The Rev. Jesse L. Jackson, Sr., the civil rights leader and political activist, has announced that his 2017 diagnosis of Parkinson’s disease has been changed to PSP.
I have no inside information on the details of Rev. Jackson’s condition, but I can tell you that this is a common scenario for people with the second-most-common type of PSP, called PSP-Parkinsonism (PSP-P). It accounts for about 15% to 35% of all PSP, depending on the source of the data, and starts out looking like Parkinson’s disease (PD), typically with asymmetric stiffness of the limbs and often a tremor, without much cognitive, eye movement or balance difficulty. The symptoms, like those of PD, usually respond to levodopa, though not quite as well or for as many years.
PSP-P progresses at a rate typical for PD, not the faster rate for most types of PSP. The average lifespan of PSP-Richardson syndrome (PSP-RS), which accounts for about 45% to 55% of PSP, is about 6 years, while for PSP-P, it’s 9 years and for PSP overall, 7 years. (The lifespan of people with PD receiving modern treatment averages about 16 years, but many neurologists today don’t know that before levodopa became available in 1970, it was about 9 years, like PSP-P.)
The typical journey of someone with PSP-P starts with a satisfactory response to levodopa. But the dosage requirement increases more rapidly and balance problems develop sooner than in PD. After a few years, the neurologist may suspect one of the “atypical Parkinsonian disorders,” examine the patient more closely than at the previous follow-up visits, find the eye movement problem and frontal cognitive issues of PSP, and change the diagnosis. Often, this re-evaluation is performed by a second neurologist whose opinion was sought by the patient or family member worried about the atypical symptom course and unsatisfactory levodopa response.
So, if Rev. Jackson does have PSP-P, he would now be at about the average (i.e., the median) survival duration. Of course, about half of all people with PSP-P survive past the median, some for as long as a total of 20 years or even more.

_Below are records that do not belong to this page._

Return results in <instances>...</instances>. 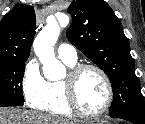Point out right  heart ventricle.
<instances>
[{"mask_svg":"<svg viewBox=\"0 0 145 124\" xmlns=\"http://www.w3.org/2000/svg\"><path fill=\"white\" fill-rule=\"evenodd\" d=\"M63 62L69 67H73L76 64V62L66 60H63ZM37 108L56 117H68L73 115V110L69 106L66 98L63 80L46 81L44 98L38 104Z\"/></svg>","mask_w":145,"mask_h":124,"instance_id":"right-heart-ventricle-1","label":"right heart ventricle"}]
</instances>
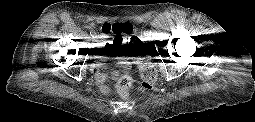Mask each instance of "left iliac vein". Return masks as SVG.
<instances>
[{"mask_svg": "<svg viewBox=\"0 0 255 122\" xmlns=\"http://www.w3.org/2000/svg\"><path fill=\"white\" fill-rule=\"evenodd\" d=\"M144 39H145L146 41L150 40L149 36L146 35V34H145V36H144Z\"/></svg>", "mask_w": 255, "mask_h": 122, "instance_id": "1", "label": "left iliac vein"}]
</instances>
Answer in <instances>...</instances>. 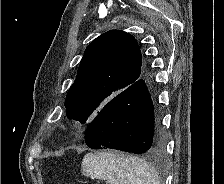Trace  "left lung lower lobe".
Returning a JSON list of instances; mask_svg holds the SVG:
<instances>
[{
	"instance_id": "obj_1",
	"label": "left lung lower lobe",
	"mask_w": 224,
	"mask_h": 184,
	"mask_svg": "<svg viewBox=\"0 0 224 184\" xmlns=\"http://www.w3.org/2000/svg\"><path fill=\"white\" fill-rule=\"evenodd\" d=\"M85 142L92 149L160 154L165 146L154 106L143 79L108 101L90 122Z\"/></svg>"
}]
</instances>
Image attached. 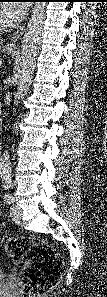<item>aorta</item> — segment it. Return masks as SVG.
<instances>
[{"label":"aorta","mask_w":107,"mask_h":297,"mask_svg":"<svg viewBox=\"0 0 107 297\" xmlns=\"http://www.w3.org/2000/svg\"><path fill=\"white\" fill-rule=\"evenodd\" d=\"M45 2H38L35 4L29 22L27 24V29L25 31L21 55L18 63V80H17V91L14 98V107L12 111L16 110L19 104V100L24 97L29 89L37 55L39 52L42 33L44 27L45 18ZM9 156L5 152L1 158V167L6 168L9 165Z\"/></svg>","instance_id":"762f6f07"}]
</instances>
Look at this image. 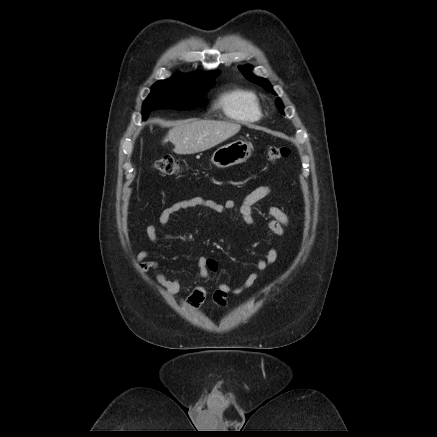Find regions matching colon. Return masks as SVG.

A scientific comment: Keep in mind that PSP-P wasn’t described in the medical literature until 2005 and formal criteria to distinguish among the various (now 10) different PSP subtypes didn’t appear until 2017. Before then, most people with PSP-P would not have fulfilled the existing formal criteria for PSP, which were published back in 1996. Therefore, pre-2017 statistics on the prevalence or lifespan of people with PSP refer mostly to PSP-RS, which is the name given in 2005 to what was defined as “PSP” by the 1996 criteria.
Another scientific comment: PSP-RS, PSP-P and the other 8 subtypes all have the same set of microscopical changes in the brain, featuring neurofibrillary tangles of tau protein and tufted astrocytes. It’s just the sets of locations around the brain that differ to some extent. We don’t yet know what causes this “cell-type specificity,” but the best theory is that it’s slight differences in the mis-folding pattern of tau, caused by slightly different locations of abnormal attachment of phosphate groups on the protein.
And finally, an editorial comment: Almost all clinical drug trials in PSP only accept participants with PSP-RS. There are several good reasons for that, but that policy excludes half of all those with PSP, raising the theoretical possibility that any resulting treatment may work only in that sub-type. I’ll discuss potential solutions in a future post.
Meanwhile, my deepest gratitude to Rev. Jackson for sacrificing some degree of personal medical privacy in the service of increasing public awareness of PSP and my best wishes to him in the journey forward.